» **EXERCISE TASKS**
A. List every page number that the review cites.
B. Duplicate the part of the review between "Aside from our" and "meaning with peers.", inclusive.

» **SUPPLIED PASSAGE**
┏━━

We have carried our Stone Age brain into the Internet Age.
Pg. 242
The name says it all, the HIDDEN Brain.
We think we operate as conscious rational actors who make evidence based decision. Except we don't, because much, if not most, of our brain/mind operates out of sight ( and "out of mind" you might say). And aside from automatic survival functions the brain handles, it also filter our thoughts and actions through biases we don't see and often are consciously against the biased viewpoint.
[in the stock market] they found that companies with easy to pronounce names out performed companies with hard to pronounce name by 11.2 percent on their first day of trading...after six months it was more than 27 percent. After a year, it was more than 33 percent. Pg. 29
Their hidden brains associated the names of companies that were associated companies that easy to pronounce with a sense of comfort...comfort linked to familiarity and safety which is why investors chose some stocks and drove up the prices. Pg.30
We all walk around thinking we are thinking for ourselves...but we ain't.
Our society resolutely believes the conscious mind is all that matters, and so all our educational and legal efforts focus on that. Pg. 75
And some people use that almost universal fiction for devious ends. Nowadays republican politics has turned into code words and dog whistles and gaslight-ing so people like Trump can say a dozen different things but as long as he doesn't explicitly say "I never specifically said to storm congress and attack them... so you can't touch me!" [ my imaginary trump quote, so technically I should have left off the quotes I guess ].
Aside from our hidden biases he goes into general unthinking human behavior like how when in a crisis a group people will slow down and look for consensus rather then individuals assert dominance. Like on 9/11 in the south tower before it was hit but after the first plane hit the north tower, why did almost everybody on floor 88 in get out while on floor 89 almost nobody got out? The same company and the same type of employees on both floors, BUT on floor 88 ONE GUY immediately jumped up and ran through the floor shouting that everybody needed to exit the building ( this guy ran upstairs to get other moving and in the process missed his time to get out ).
He also goes into what motivates suicide bombers, and it isn't' really religion but rather community and finding meaning with peers.
The central insight of all this research is that suicide terrorism is only a special case of a larger phenomenon. The hidden brain’s drive for approval and meaning, and the ability of small groups to confer such approval and meaning, is what is common to the world of the elite corporate executive and the young marine, the terrorist organization and the missionary order that sends idealistic people into harm’s way. pg. 154
He also speculates on why people will be moved to give large amounts of money to save one child, or even one dog, but never spend less to end up saving many more children or animals through support of aid organizations. He attributes it to people not being able to relate to large numbers or groups.

┗━━

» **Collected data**

┏━━

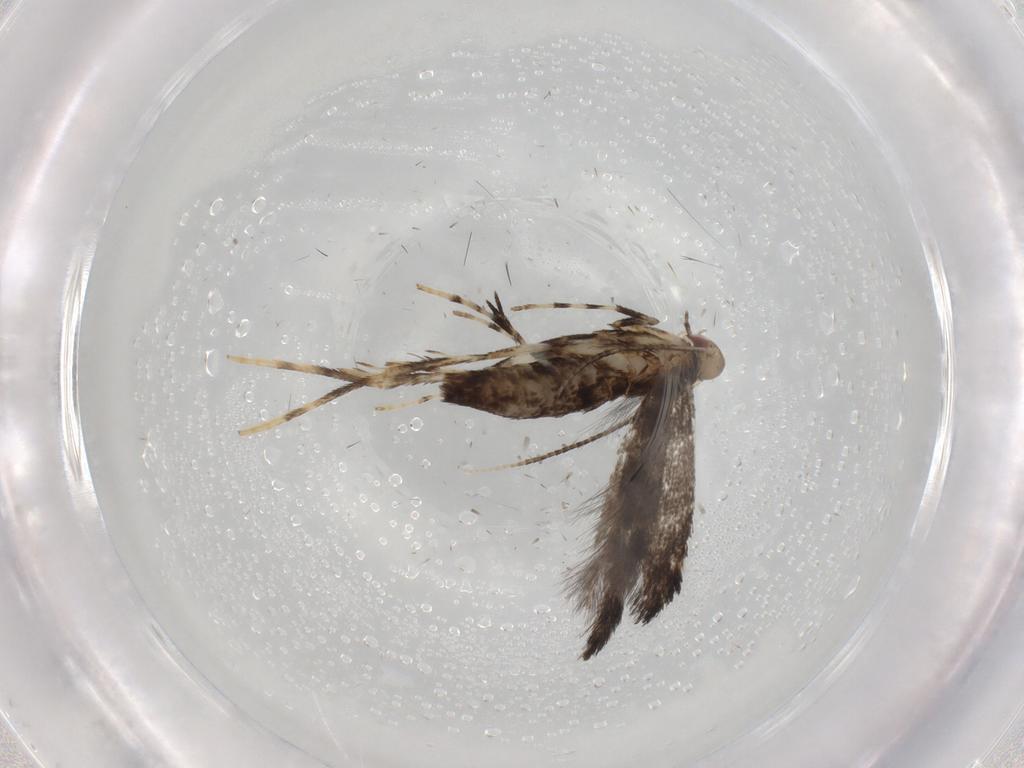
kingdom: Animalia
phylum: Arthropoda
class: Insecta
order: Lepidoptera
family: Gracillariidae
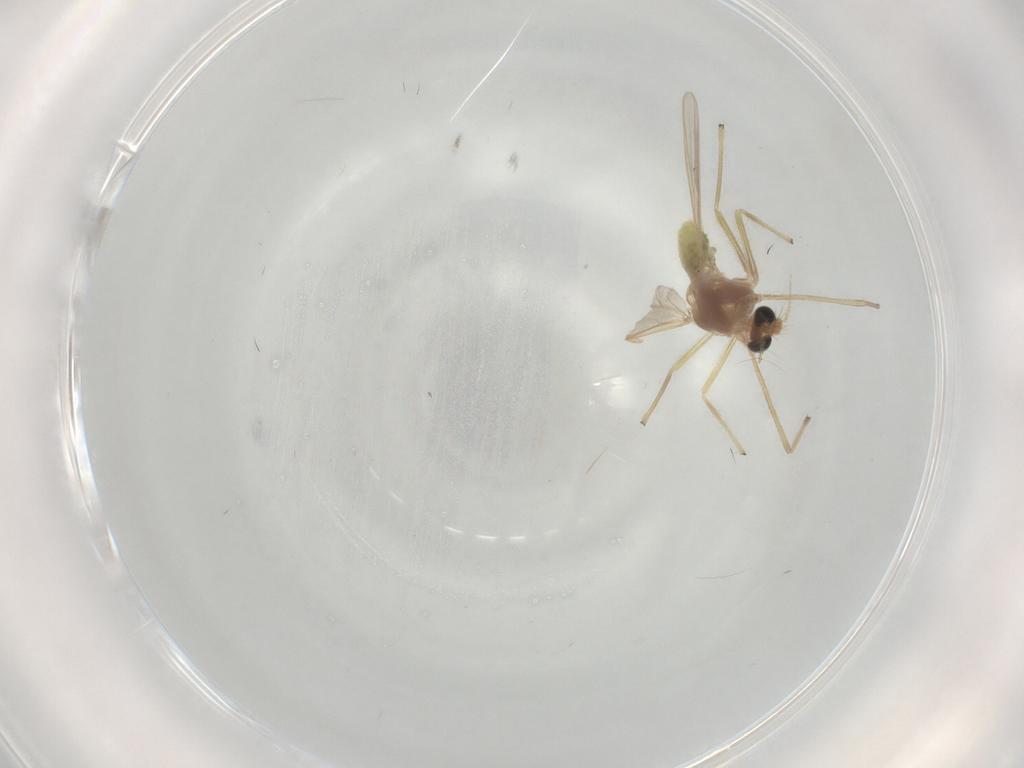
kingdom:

┗━━

» **LIST OF ANSWERS**
A. 242, 29, 30, 75, 154

B.
Aside from our hidden biases he goes into general unthinking human behavior like how when in a crisis a group people will slow down and look for consensus rather then individuals assert dominance. Like on 9/11 in the south tower before it was hit but after the first plane hit the north tower, why did almost everybody on floor 88 in get out while on floor 89 almost nobody got out? The same company and the same type of employees on both floors, BUT on floor 88 ONE GUY immediately jumped up and ran through the floor shouting that everybody needed to exit the building ( this guy ran upstairs to get other moving and in the process missed his time to get out ).
He also goes into what motivates suicide bombers, and it isn't' really religion but rather community and finding meaning with peers.